About this exercise: What is needed is an exact transcription of every entry below.

Items listed in a dataset:
◇ ◇ ◇ ◇ ◇ ◇ ◇
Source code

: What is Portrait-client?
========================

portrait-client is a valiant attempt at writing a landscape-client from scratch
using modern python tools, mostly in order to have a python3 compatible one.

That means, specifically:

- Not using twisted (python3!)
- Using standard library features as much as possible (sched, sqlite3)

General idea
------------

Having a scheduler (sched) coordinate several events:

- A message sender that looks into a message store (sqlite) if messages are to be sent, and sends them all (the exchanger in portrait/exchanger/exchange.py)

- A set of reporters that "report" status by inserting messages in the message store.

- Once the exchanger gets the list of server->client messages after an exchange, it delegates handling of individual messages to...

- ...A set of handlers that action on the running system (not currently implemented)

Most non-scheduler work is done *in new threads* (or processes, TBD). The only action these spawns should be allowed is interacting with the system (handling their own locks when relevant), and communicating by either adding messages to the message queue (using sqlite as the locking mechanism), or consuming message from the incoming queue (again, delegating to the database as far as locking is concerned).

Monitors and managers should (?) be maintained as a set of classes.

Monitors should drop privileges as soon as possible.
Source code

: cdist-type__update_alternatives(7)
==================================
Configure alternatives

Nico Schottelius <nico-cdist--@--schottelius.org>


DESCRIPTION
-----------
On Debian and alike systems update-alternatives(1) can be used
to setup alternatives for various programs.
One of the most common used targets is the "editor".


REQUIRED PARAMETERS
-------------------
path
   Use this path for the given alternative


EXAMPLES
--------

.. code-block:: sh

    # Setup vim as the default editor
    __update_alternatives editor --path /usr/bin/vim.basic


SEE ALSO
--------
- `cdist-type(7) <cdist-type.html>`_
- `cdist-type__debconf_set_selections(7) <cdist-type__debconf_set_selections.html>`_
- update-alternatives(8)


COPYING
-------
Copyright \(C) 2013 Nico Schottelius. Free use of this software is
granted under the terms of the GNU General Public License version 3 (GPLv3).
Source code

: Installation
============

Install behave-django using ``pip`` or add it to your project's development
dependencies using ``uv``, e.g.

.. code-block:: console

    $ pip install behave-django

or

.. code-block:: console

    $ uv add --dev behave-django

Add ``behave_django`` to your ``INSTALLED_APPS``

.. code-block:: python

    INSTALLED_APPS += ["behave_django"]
◇ ◇ ◇ ◇ ◇ ◇ ◇
Written response:
Source code

: What is Portrait-client?
========================

portrait-client is a valiant attempt at writing a landscape-client from scratch
using modern python tools, mostly in order to have a python3 compatible one.

That means, specifically:

- Not using twisted (python3!)
- Using standard library features as much as possible (sched, sqlite3)

General idea
------------

Having a scheduler (sched) coordinate several events:

- A message sender that looks into a message store (sqlite) if messages are to be sent, and sends them all (the exchanger in portrait/exchanger/exchange.py)

- A set of reporters that "report" status by inserting messages in the message store.

- Once the exchanger gets the list of server->client messages after an exchange, it delegates handling of individual messages to...

- ...A set of handlers that action on the running system (not currently implemented)

Most non-scheduler work is done *in new threads* (or processes, TBD). The only action these spawns should be allowed is interacting with the system (handling their own locks when relevant), and communicating by either adding messages to the message queue (using sqlite as the locking mechanism), or consuming message from the incoming queue (again, delegating to the database as far as locking is concerned).

Monitors and managers should (?) be maintained as a set of classes.

Monitors should drop privileges as soon as possible.
Source code

: cdist-type__update_alternatives(7)
==================================
Configure alternatives

Nico Schottelius <nico-cdist--@--schottelius.org>


DESCRIPTION
-----------
On Debian and alike systems update-alternatives(1) can be used
to setup alternatives for various programs.
One of the most common used targets is the "editor".


REQUIRED PARAMETERS
-------------------
path
   Use this path for the given alternative


EXAMPLES
--------

.. code-block:: sh

    # Setup vim as the default editor
    __update_alternatives editor --path /usr/bin/vim.basic


SEE ALSO
--------
- `cdist-type(7) <cdist-type.html>`_
- `cdist-type__debconf_set_selections(7) <cdist-type__debconf_set_selections.html>`_
- update-alternatives(8)


COPYING
-------
Copyright \(C) 2013 Nico Schottelius. Free use of this software is
granted under the terms of the GNU General Public License version 3 (GPLv3).
Source code

: Installation
============

Install behave-django using ``pip`` or add it to your project's development
dependencies using ``uv``, e.g.

.. code-block:: console

    $ pip install behave-django

or

.. code-block:: console

    $ uv add --dev behave-django

Add ``behave_django`` to your ``INSTALLED_APPS``

.. code-block:: python

    INSTALLED_APPS += ["behave_django"]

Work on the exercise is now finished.